Exercise brief: Because the entries hold pictures, reproduce only their words, exactly as written.
*** Opening Data ***
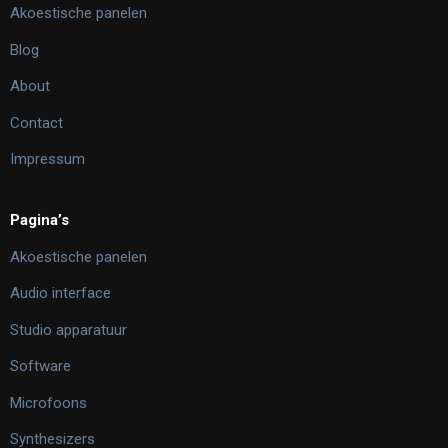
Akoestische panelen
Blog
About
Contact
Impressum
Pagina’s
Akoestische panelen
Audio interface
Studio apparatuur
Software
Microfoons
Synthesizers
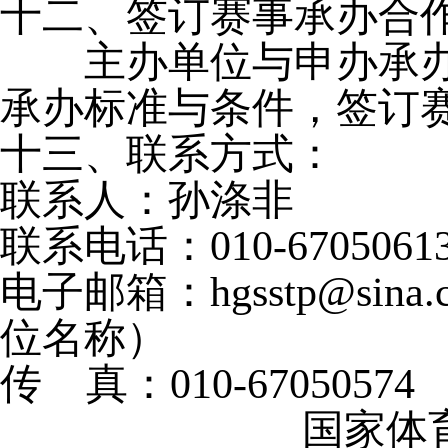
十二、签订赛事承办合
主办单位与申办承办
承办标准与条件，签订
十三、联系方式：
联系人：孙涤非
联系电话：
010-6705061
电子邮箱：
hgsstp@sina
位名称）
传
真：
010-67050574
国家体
*** Closing Data ***
Task response:
Akoestische panelen
Blog
About
Contact
Impressum
Pagina’s
Akoestische panelen
Audio interface
Studio apparatuur
Software
Microfoons
Synthesizers
十二、签订赛事承办合
主办单位与申办承办
承办标准与条件，签订
十三、联系方式：
联系人：孙涤非
联系电话：
010-6705061
电子邮箱：
hgsstp@sina
位名称）
传
真：
010-67050574
国家体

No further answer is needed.